* [Exercise instructions] For this exercise, retype all the data exactly and exclude every image.

[Dataset excerpts]
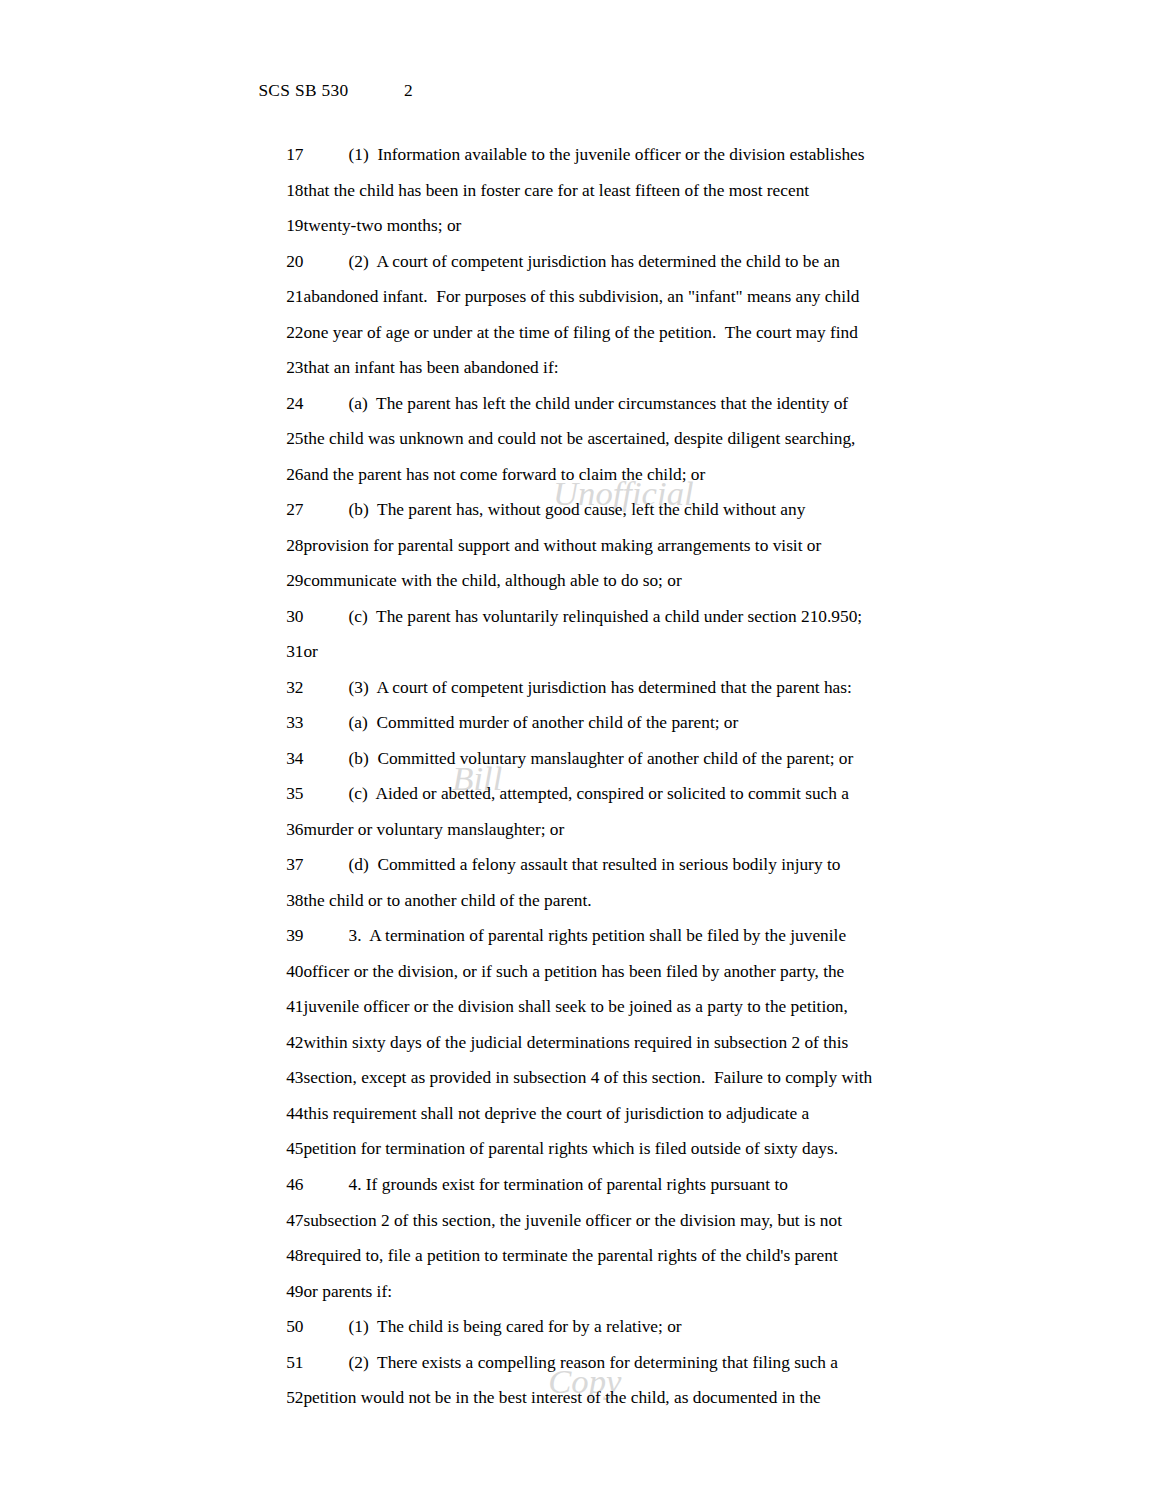SCS SB 530 2
| 17 | (1) Information available to the juvenile officer or the division establishes |
| 18 | that the child has been in foster care for at least fifteen of the most recent |
| 19 | twenty-two months; or |
| 20 | (2) A court of competent jurisdiction has determined the child to be an |
| 21 | abandoned infant. For purposes of this subdivision, an "infant" means any child |
| 22 | one year of age or under at the time of filing of the petition. The court may find |
| 23 | that an infant has been abandoned if: |
| 24 | (a) The parent has left the child under circumstances that the identity of |
| 25 | the child was unknown and could not be ascertained, despite diligent searching, |
| 26 | Unofficial and the parent has not come forward to claim the child; or |
| 27 | (b) The parent has, without good cause, left the child without any |
| 28 | provision for parental support and without making arrangements to visit or |
| 29 | communicate with the child, although able to do so; or |
| 30 | (c) The parent has voluntarily relinquished a child under section 210.950; |
| 31 | or |
| 32 | (3) A court of competent jurisdiction has determined that the parent has: |
| 33 | (a) Committed murder of another child of the parent; or |
| 34 | Bill (b) Committed voluntary manslaughter of another child of the parent; or |
| 35 | (c) Aided or abetted, attempted, conspired or solicited to commit such a |
| 36 | murder or voluntary manslaughter; or |
| 37 | (d) Committed a felony assault that resulted in serious bodily injury to |
| 38 | the child or to another child of the parent. |
| 39 | 3. A termination of parental rights petition shall be filed by the juvenile |
| 40 | officer or the division, or if such a petition has been filed by another party, the |
| 41 | juvenile officer or the division shall seek to be joined as a party to the petition, |
| 42 | within sixty days of the judicial determinations required in subsection 2 of this |
| 43 | section, except as provided in subsection 4 of this section. Failure to comply with |
| 44 | this requirement shall not deprive the court of jurisdiction to adjudicate a |
| 45 | petition for termination of parental rights which is filed outside of sixty days. |
| 46 | 4. If grounds exist for termination of parental rights pursuant to |
| 47 | subsection 2 of this section, the juvenile officer or the division may, but is not |
| 48 | required to, file a petition to terminate the parental rights of the child's parent |
| 49 | or parents if: |
| 50 | (1) The child is being cared for by a relative; or |
| 51 | Copy (2) There exists a compelling reason for determining that filing such a |
| 52 | petition would not be in the best interest of the child, as documented in the |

* [Answer for the task]
SCS SB 530 2
| 17 | (1) Information available to the juvenile officer or the division establishes |
| 18 | that the child has been in foster care for at least fifteen of the most recent |
| 19 | twenty-two months; or |
| 20 | (2) A court of competent jurisdiction has determined the child to be an |
| 21 | abandoned infant. For purposes of this subdivision, an "infant" means any child |
| 22 | one year of age or under at the time of filing of the petition. The court may find |
| 23 | that an infant has been abandoned if: |
| 24 | (a) The parent has left the child under circumstances that the identity of |
| 25 | the child was unknown and could not be ascertained, despite diligent searching, |
| 26 | Unofficial and the parent has not come forward to claim the child; or |
| 27 | (b) The parent has, without good cause, left the child without any |
| 28 | provision for parental support and without making arrangements to visit or |
| 29 | communicate with the child, although able to do so; or |
| 30 | (c) The parent has voluntarily relinquished a child under section 210.950; |
| 31 | or |
| 32 | (3) A court of competent jurisdiction has determined that the parent has: |
| 33 | (a) Committed murder of another child of the parent; or |
| 34 | Bill (b) Committed voluntary manslaughter of another child of the parent; or |
| 35 | (c) Aided or abetted, attempted, conspired or solicited to commit such a |
| 36 | murder or voluntary manslaughter; or |
| 37 | (d) Committed a felony assault that resulted in serious bodily injury to |
| 38 | the child or to another child of the parent. |
| 39 | 3. A termination of parental rights petition shall be filed by the juvenile |
| 40 | officer or the division, or if such a petition has been filed by another party, the |
| 41 | juvenile officer or the division shall seek to be joined as a party to the petition, |
| 42 | within sixty days of the judicial determinations required in subsection 2 of this |
| 43 | section, except as provided in subsection 4 of this section. Failure to comply with |
| 44 | this requirement shall not deprive the court of jurisdiction to adjudicate a |
| 45 | petition for termination of parental rights which is filed outside of sixty days. |
| 46 | 4. If grounds exist for termination of parental rights pursuant to |
| 47 | subsection 2 of this section, the juvenile officer or the division may, but is not |
| 48 | required to, file a petition to terminate the parental rights of the child's parent |
| 49 | or parents if: |
| 50 | (1) The child is being cared for by a relative; or |
| 51 | Copy (2) There exists a compelling reason for determining that filing such a |
| 52 | petition would not be in the best interest of the child, as documented in the |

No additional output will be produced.